__The task__: Leave out the pictures and retype, exactly, the lines below from the line with "Contactad con" up to and including the line with "Привезем оборудование", nothing more.

----- Raw data -----

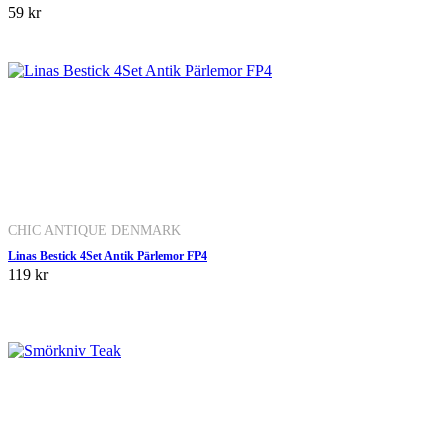
59 kr
CHIC ANTIQUE DENMARK
Linas Bestick 4Set Antik Pärlemor FP4
119 kr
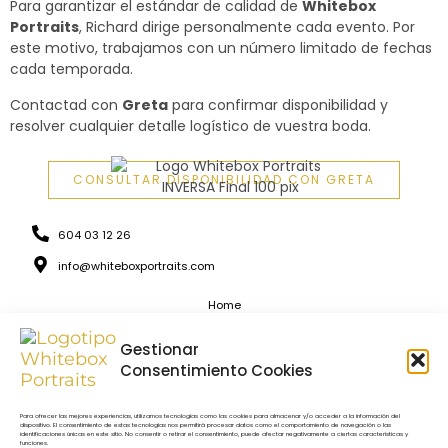
Para garantizar el estándar de calidad de
Whitebox
Portraits
, Richard dirige personalmente cada evento. Por
este motivo, trabajamos con un número limitado de fechas
cada temporada.
Contactad con
Greta
para confirmar disponibilidad y
resolver cualquier detalle logístico de vuestra boda.
CONSULTAR DISPONIBILIDAD CON GRETA
604 03 12 26
info@whiteboxportraits.com
Home
FAQ
Gestionar
Blog
Consentimiento Cookies
Más
Política de privacidad
Para ofrecer las mejores experiencias, utilizamos tecnologías como las cookies para almacenar y/o acceder a la información del
Política de cookies
dispositivo. El consentimiento de estas tecnologías nos permitirá procesar datos como el comportamiento de navegación o las
identificaciones únicas en este sitio. No consentir o retirar el consentimiento, puede afectar negativamente a ciertas características y
funciones.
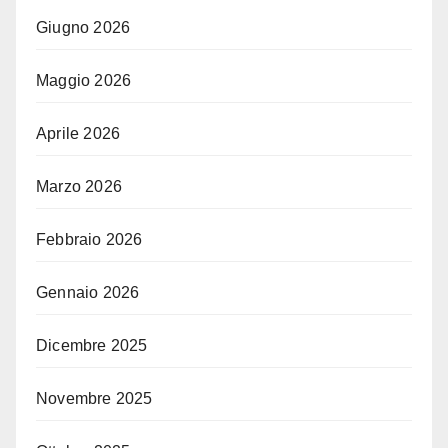
Giugno 2026
Maggio 2026
Aprile 2026
Marzo 2026
Febbraio 2026
Gennaio 2026
Dicembre 2025
Novembre 2025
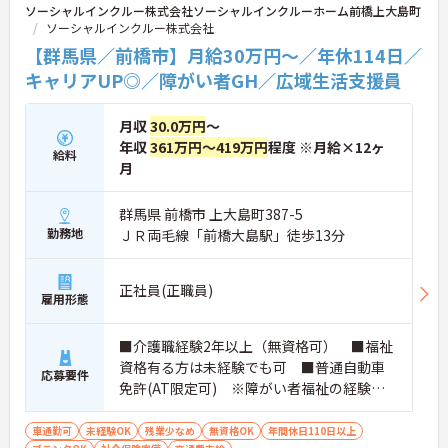
ソーシャルインクルー株式会社ソーシャルインクルーホーム前橋上大島町
ソーシャルインクルー株式会社
【群馬県／前橋市】月給30万円～／年休114日／
キャリアUP◎／障がい者GH／広域生活支援員
月収
30.0万円
～
年収
361万円～419万円
程度 ※月給×12ヶ
給料
月
群馬県 前橋市 上大島町387-5
勤務地
ＪＲ両毛線「前橋大島駅」徒歩13分
正社員(正職員)
雇用形態
■介護職経験2年以上（無資格可） ■福祉
資格有る方は未経験でも可 ■普通自動車
応募要件
免許(AT限定可) ※障がい者福祉の経験は
不問です。※実務経験2年以上の方、障がい
者福祉に関する経験をお持ちの方大歓迎
車通勤可
未経験OK
残業少なめ
無資格OK
年間休日110日以上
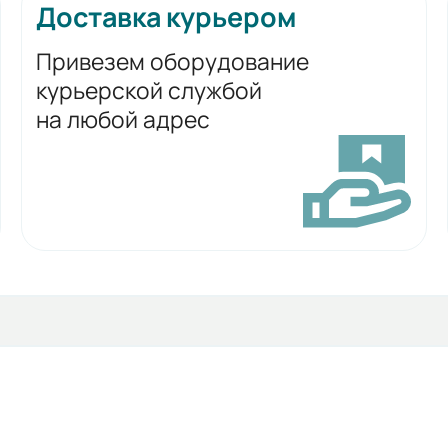
Доставка курьером
Привезем оборудование
курьерской службой
на любой адрес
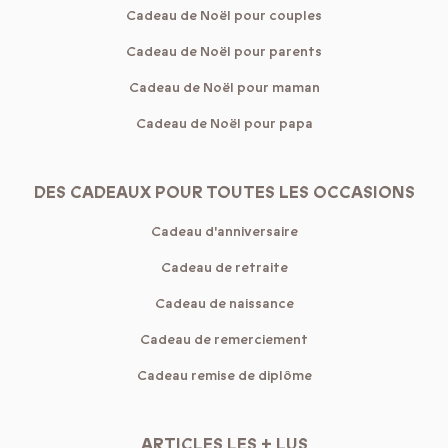
Cadeau de Noël pour couples
Cadeau de Noël pour parents
Cadeau de Noël pour maman
Cadeau de Noël pour papa
DES CADEAUX POUR TOUTES LES OCCASIONS
Cadeau d'anniversaire
Cadeau de retraite
Cadeau de naissance
Cadeau de remerciement
Cadeau remise de diplôme
ARTICLES LES + LUS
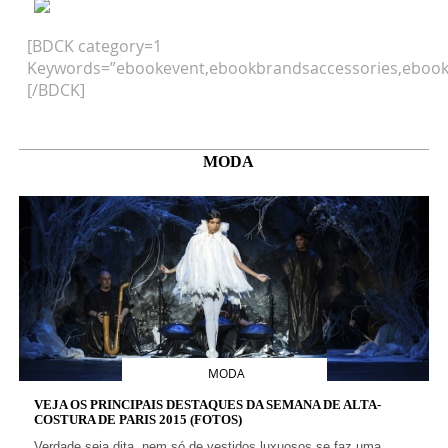
[BDCK category=1
Keywords=”ebookevent,ebookbrandsaccessories,ebook
[/BDCK]
MODA
MODA
VEJA OS PRINCIPAIS DESTAQUES DA SEMANA DE ALTA-
COSTURA DE PARIS 2015 (FOTOS)
Verdade seja dita, nem só de vestidos luxuosos se faz uma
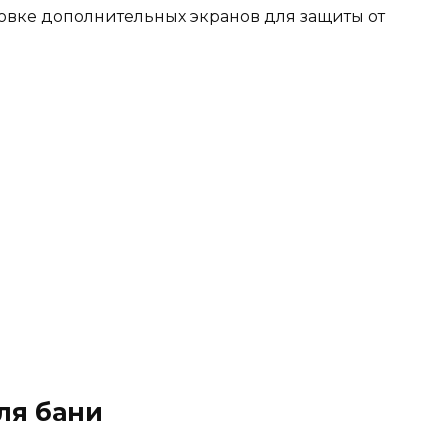
новке дополнительных экранов для защиты от
ля бани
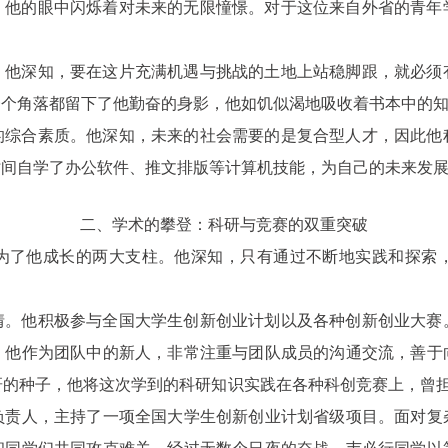
，他的眼中闪烁着对未来的无限憧憬。对于这位来自外省的青年
。他深知，要在这片充满机遇与挑战的土地上站稳脚跟，就必须
一个角落都留下了他勤奋的身影，他如饥似渴地吸收着书本中的
的综合素质。他深知，未来的社会需要的是复合型人才，因此他
时间自学了办公软件、推文排版等计算机技能，为自己的未来发
二、学术的攀登：科研与竞赛的双重突破
为了他成长的两大支柱。他深知，只有通过不断地实践和探索
情。他积极参与全国大学生创新创业计划以及各种创新创业大赛
，他作为团队中的新人，非常注重与团队成员的沟通交流，善于
研的种子，他将这次学到的科研知识实践在各种科创竞赛上，曾担
负责人，主持了一项全国大学生创新创业计划省级项目。面对复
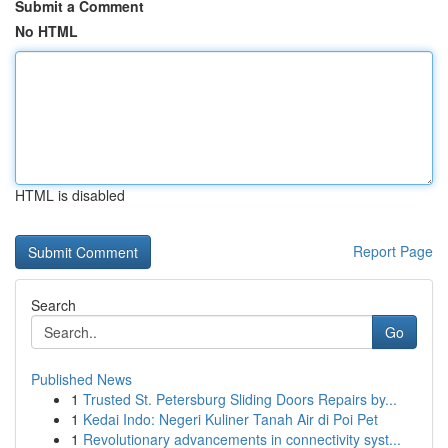
Submit a Comment
No HTML
HTML is disabled
Report Page
Search
Go
Published News
1
Trusted St. Petersburg Sliding Doors Repairs by...
1
Kedai Indo: Negeri Kuliner Tanah Air di Poi Pet
1
Revolutionary advancements in connectivity syst...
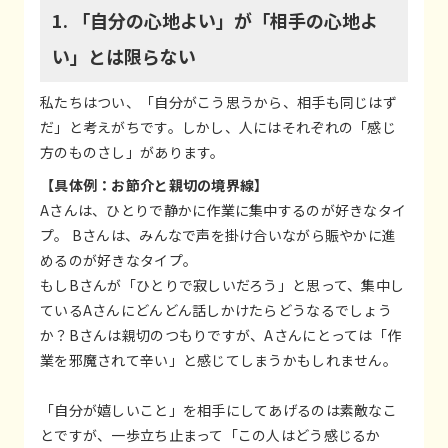
1. 「自分の心地よい」が「相手の心地よ
い」とは限らない
私たちはつい、「自分がこう思うから、相手も同じはず
だ」と考えがちです。しかし、人にはそれぞれの「感じ
方のものさし」があります。
【具体例：お節介と親切の境界線】
Aさんは、ひとりで静かに作業に集中するのが好きなタイ
プ。 Bさんは、みんなで声を掛け合いながら賑やかに進
めるのが好きなタイプ。
もしBさんが「ひとりで寂しいだろう」と思って、集中し
ているAさんにどんどん話しかけたらどうなるでしょう
か？Bさんは親切のつもりですが、Aさんにとっては「作
業を邪魔されて辛い」と感じてしまうかもしれません。
「自分が嬉しいこと」を相手にしてあげるのは素敵なこ
とですが、一歩立ち止まって「この人はどう感じるか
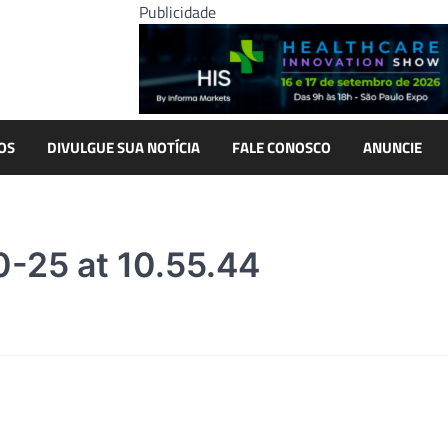
Publicidade
OS
DIVULGUE SUA NOTÍCIA
FALE CONOSCO
ANUNCIE
-25 at 10.55.44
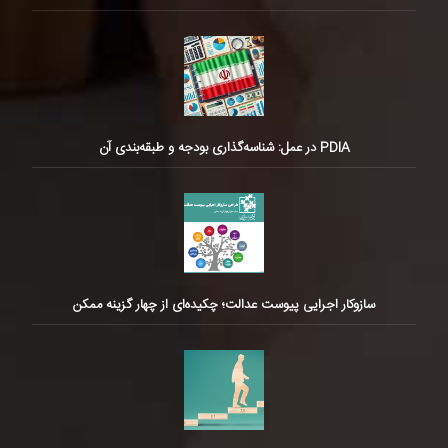
PDIA در عمل: شناسه‌گذاری بودجه و طبقه‌بندی آن
سازوکار اجرایی پیوست عدالت؛ چکیده‌ای از چهار گزینه ممکن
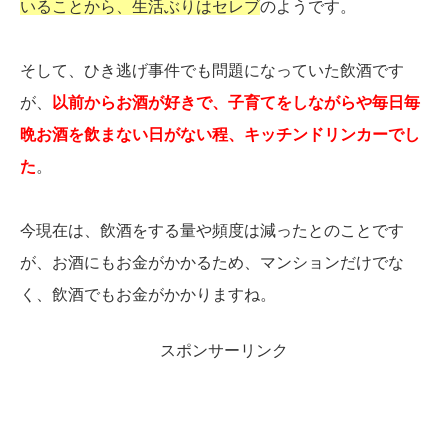
いることから、生活ぶりはセレブ
のようです。
そして、ひき逃げ事件でも問題になっていた飲酒です
が、
以前からお酒が好きで、子育てをしながらや毎日毎
晩お酒を飲まない日がない程、キッチンドリンカーでし
た
。
今現在は、飲酒をする量や頻度は減ったとのことです
が、お酒にもお金がかかるため、マンションだけでな
く、飲酒でもお金がかかりますね。
スポンサーリンク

-----

__The answer__:
Contactad con
Greta
para confirmar disponibilidad y
resolver cualquier detalle logístico de vuestra boda.
CONSULTAR DISPONIBILIDAD CON GRETA
604 03 12 26
info@whiteboxportraits.com
Home
FAQ
Gestionar
Blog
Consentimiento Cookies
Más
Política de privacidad
Para ofrecer las mejores experiencias, utilizamos tecnologías como las cookies para almacenar y/o acceder a la información del
Política de cookies
dispositivo. El consentimiento de estas tecnologías nos permitirá procesar datos como el comportamiento de navegación o las
identificaciones únicas en este sitio. No consentir o retirar el consentimiento, puede afectar negativamente a ciertas características y
funciones.
Giugno 2026
Maggio 2026
Aprile 2026
Marzo 2026
Febbraio 2026
Gennaio 2026
Dicembre 2025
Novembre 2025
ソーシャルインクルー株式会社ソーシャルインクルーホーム前橋上大島町
ソーシャルインクルー株式会社
【群馬県／前橋市】月給30万円～／年休114日／
キャリアUP◎／障がい者GH／広域生活支援員
月収
30.0万円
～
年収
361万円～419万円
程度 ※月給×12ヶ
給料
月
群馬県 前橋市 上大島町387-5
勤務地
ＪＲ両毛線「前橋大島駅」徒歩13分
正社員(正職員)
雇用形態
■介護職経験2年以上（無資格可） ■福祉
資格有る方は未経験でも可 ■普通自動車
応募要件
免許(AT限定可) ※障がい者福祉の経験は
不問です。※実務経験2年以上の方、障がい
者福祉に関する経験をお持ちの方大歓迎
車通勤可
未経験OK
残業少なめ
無資格OK
年間休日110日以上
Доставка курьером
Привезем оборудование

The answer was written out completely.